Dataflow Gen2 is very easy to use. If you’ve ever worked with Power Query, you’ll quickly understand how it works. First, log in to the Power BI (Microsoft Fabric) service. Then, click on the Create button. A window will open that offers more ways to import data. Let’s choose the OneLake catalog.

A window will open with the existing contents of the catalog. Click on Add Content. A new window will open that shows you the wealth of content you can create. Instead of the traditional model, we will create a lakehouse on this occasion. It is a modern data architecture that combines Data Lake (stores unstructured and semi-structured data) and Data Warehouse (scripted tables, suitable for reporting and analysis). The data is stored in Delta Parquet tables, and it is possible to access and extract the data necessary for reporting later using PySpark (Python in the Apache environment) or SQL.

A window will open to create a new Lakehouse, where we will give it an arbitrary name.
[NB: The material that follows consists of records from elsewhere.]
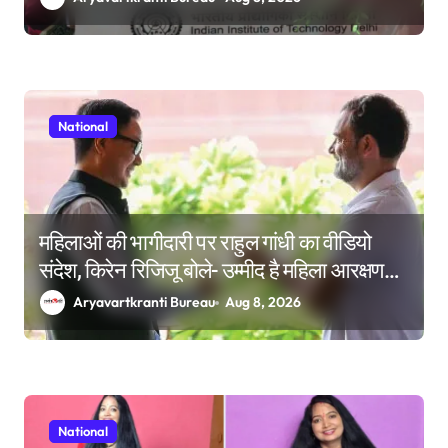
National
महिलाओं की भागीदारी पर राहुल गांधी का वीडियो
संदेश, किरेन रिजिजू बोले- उम्मीद है महिला आरक्षण
बिल का बिना शर्त करेंगे समर्थन
Aryavartkranti Bureau
Aug 8, 2026
National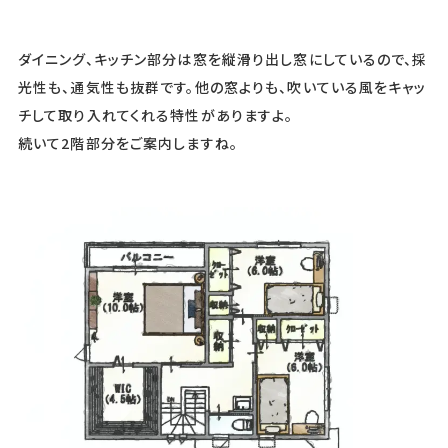
ダイニング、キッチン部分は窓を縦滑り出し窓にしているので、採
光性も、通気性も抜群です。他の窓よりも、吹いている風をキャッ
チして取り入れてくれる特性がありますよ。
続いて2階部分をご案内しますね。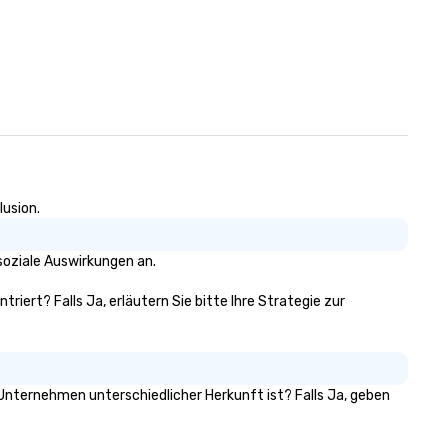
lusion.
soziale Auswirkungen an.
riert? Falls Ja, erläutern Sie bitte Ihre Strategie zur
n Unternehmen unterschiedlicher Herkunft ist? Falls Ja, geben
Once you’ve created a Lakehouse, you’ll see its name, and within it two folders: Tables and Files. The Files folder stores unstructured and semi-structured files, and the Tables folder contains tables that we will use for reporting and analysis. In parallel with the creation of the Lakehouse, a SQL Analytics Endpoint is automatically created , which is used to, if you wish, extract data using SQL queries.
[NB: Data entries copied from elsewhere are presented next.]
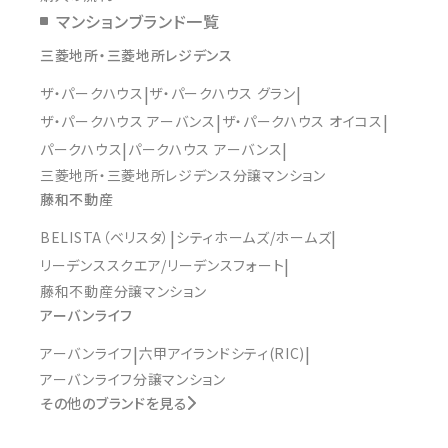
マンションブランド一覧
三菱地所・三菱地所レジデンス
ザ・パークハウス
ザ・パークハウス グラン
ザ・パークハウス アーバンス
ザ・パークハウス オイコス
パークハウス
パークハウス アーバンス
三菱地所・三菱地所レジデンス分譲マンション
藤和不動産
BELISTA（ベリスタ）
シティホームズ/ホームズ
リーデンススクエア/リーデンスフォート
藤和不動産分譲マンション
アーバンライフ
アーバンライフ
六甲アイランドシティ(RIC)
アーバンライフ分譲マンション
その他のブランドを見る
Open the Get Data menu, and then select Dataflow Gen2 to import the data. When the window opens, we’ll give it a suitable name, and then choose where we want to import the data from: from an Excel file, a CSV file, SQL server, an existing Dataflow, or some other source. In this example, we’re importing data from an Excel file.

Next, an import window will appear, similar to the one in Power Query, where you need to select one or more tables that you want to import.

Finally, the result of the import is stored in an environment that resembles Power Query Editor. Here it is possible to further perform data transformations until we are satisfied with its appearance.

We can eventually add the transformed tables to the desired Lakehouse and continue to store them there and use them to create Power BI reports.